Segment Open

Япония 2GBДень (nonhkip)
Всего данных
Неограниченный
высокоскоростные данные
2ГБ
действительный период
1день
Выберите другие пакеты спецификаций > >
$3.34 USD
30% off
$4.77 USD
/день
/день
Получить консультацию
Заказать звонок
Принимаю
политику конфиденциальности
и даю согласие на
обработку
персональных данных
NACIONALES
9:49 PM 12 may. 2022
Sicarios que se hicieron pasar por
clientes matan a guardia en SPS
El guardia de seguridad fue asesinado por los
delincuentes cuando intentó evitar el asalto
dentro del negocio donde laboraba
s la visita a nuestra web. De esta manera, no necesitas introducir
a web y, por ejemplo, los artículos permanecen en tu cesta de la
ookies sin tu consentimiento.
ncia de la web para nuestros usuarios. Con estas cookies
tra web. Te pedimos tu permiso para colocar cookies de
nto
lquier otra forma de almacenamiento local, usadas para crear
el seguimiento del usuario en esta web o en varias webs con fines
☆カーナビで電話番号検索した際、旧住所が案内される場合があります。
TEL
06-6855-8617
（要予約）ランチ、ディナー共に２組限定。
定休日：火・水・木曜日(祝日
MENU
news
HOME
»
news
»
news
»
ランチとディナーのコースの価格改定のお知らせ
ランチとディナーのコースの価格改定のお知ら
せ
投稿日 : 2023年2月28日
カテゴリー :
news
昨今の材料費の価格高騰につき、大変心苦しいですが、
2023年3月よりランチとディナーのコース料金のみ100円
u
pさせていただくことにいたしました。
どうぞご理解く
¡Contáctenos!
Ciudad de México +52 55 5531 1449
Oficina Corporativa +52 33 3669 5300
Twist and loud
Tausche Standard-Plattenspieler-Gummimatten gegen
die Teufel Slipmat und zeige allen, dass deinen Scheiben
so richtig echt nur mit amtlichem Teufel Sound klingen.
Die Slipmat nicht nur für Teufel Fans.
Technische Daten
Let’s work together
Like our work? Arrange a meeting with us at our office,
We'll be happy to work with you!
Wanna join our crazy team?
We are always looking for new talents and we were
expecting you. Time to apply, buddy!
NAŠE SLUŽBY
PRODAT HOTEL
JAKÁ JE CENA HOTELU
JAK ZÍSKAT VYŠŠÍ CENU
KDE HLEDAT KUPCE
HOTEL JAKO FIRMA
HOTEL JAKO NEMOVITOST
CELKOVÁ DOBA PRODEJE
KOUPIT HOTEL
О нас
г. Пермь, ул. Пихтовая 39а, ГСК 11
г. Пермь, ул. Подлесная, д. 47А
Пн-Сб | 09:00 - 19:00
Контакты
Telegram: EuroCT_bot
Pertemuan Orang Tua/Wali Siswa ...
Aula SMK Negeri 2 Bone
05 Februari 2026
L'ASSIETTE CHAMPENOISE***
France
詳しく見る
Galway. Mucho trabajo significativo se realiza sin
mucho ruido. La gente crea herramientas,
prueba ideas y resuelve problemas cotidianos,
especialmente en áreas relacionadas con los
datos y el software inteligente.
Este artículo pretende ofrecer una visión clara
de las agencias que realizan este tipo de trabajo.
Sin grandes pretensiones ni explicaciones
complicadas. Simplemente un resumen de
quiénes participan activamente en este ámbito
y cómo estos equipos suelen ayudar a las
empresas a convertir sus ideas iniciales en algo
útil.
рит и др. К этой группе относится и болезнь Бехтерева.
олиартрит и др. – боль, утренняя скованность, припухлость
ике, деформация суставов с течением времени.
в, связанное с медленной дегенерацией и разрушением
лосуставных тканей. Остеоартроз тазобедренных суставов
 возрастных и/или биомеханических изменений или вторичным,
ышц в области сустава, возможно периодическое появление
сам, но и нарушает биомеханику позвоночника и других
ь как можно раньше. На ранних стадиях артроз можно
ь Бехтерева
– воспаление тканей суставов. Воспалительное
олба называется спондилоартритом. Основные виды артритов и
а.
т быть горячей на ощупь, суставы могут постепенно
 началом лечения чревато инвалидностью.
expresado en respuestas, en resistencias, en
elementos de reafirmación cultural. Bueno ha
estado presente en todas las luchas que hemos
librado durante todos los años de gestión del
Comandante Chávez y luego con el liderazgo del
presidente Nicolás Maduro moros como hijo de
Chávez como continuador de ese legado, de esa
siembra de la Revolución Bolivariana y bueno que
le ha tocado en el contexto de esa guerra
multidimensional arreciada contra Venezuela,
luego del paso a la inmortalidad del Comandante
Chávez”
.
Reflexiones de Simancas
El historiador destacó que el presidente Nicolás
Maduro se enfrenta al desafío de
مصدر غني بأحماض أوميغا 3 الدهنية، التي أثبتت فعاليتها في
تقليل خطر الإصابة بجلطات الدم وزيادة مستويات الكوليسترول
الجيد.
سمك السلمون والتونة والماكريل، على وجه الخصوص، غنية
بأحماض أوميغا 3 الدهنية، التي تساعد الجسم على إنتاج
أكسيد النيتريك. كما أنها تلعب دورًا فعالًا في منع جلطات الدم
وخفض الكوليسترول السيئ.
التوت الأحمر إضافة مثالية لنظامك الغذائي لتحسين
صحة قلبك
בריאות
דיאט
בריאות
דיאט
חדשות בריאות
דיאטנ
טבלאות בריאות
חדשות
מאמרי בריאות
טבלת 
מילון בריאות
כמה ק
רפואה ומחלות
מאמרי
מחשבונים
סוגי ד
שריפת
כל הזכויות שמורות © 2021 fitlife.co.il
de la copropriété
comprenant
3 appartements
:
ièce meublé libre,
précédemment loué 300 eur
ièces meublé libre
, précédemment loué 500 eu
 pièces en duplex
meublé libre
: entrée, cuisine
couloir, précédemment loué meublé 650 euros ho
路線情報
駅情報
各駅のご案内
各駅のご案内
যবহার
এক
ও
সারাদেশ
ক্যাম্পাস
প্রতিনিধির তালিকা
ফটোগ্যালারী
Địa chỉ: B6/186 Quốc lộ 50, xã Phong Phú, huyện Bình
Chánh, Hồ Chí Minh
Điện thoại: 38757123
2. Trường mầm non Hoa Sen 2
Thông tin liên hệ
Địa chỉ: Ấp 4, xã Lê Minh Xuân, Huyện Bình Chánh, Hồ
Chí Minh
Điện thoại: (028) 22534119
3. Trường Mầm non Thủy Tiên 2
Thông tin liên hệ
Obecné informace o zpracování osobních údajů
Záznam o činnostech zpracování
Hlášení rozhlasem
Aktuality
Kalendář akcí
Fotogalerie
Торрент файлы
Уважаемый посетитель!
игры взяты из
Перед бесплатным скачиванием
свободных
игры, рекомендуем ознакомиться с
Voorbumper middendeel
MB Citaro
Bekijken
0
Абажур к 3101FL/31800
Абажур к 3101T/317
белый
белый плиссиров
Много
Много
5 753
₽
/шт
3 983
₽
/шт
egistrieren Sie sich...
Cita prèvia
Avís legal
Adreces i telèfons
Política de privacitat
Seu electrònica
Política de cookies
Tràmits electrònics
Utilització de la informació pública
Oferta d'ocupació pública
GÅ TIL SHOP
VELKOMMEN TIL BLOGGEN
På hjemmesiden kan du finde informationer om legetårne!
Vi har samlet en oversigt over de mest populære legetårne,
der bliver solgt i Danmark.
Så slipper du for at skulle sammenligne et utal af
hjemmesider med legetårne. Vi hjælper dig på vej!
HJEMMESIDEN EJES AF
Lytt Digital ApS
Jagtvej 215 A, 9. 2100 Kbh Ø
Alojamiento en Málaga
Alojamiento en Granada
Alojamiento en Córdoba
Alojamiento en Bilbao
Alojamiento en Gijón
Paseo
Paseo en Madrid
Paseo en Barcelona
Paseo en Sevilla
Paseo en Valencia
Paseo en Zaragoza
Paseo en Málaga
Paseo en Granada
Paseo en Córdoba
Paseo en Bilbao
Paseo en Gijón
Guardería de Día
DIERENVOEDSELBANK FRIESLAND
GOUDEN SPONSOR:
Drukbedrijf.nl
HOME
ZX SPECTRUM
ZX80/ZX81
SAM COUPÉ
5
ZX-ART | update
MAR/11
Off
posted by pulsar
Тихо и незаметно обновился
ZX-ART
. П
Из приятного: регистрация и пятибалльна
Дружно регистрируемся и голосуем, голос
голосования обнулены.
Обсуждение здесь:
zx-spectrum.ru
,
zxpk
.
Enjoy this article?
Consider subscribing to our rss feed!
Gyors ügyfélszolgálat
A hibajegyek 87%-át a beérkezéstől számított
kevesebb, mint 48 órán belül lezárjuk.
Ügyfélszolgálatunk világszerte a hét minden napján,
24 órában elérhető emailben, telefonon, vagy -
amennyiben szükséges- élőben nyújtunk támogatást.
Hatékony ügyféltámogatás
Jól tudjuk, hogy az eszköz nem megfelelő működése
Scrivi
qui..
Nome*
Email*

Segment Closed

## Task details
Only the lines from the beginning of the material to the line containing "delincuentes cuando intentó evitar el asalto" should be echoed, verbatim and in full.

## Exercise result
Япония 2GBДень (nonhkip)
Всего данных
Неограниченный
высокоскоростные данные
2ГБ
действительный период
1день
Выберите другие пакеты спецификаций > >
$3.34 USD
30% off
$4.77 USD
/день
/день
Получить консультацию
Заказать звонок
Принимаю
политику конфиденциальности
и даю согласие на
обработку
персональных данных
NACIONALES
9:49 PM 12 may. 2022
Sicarios que se hicieron pasar por
clientes matan a guardia en SPS
El guardia de seguridad fue asesinado por los
delincuentes cuando intentó evitar el asalto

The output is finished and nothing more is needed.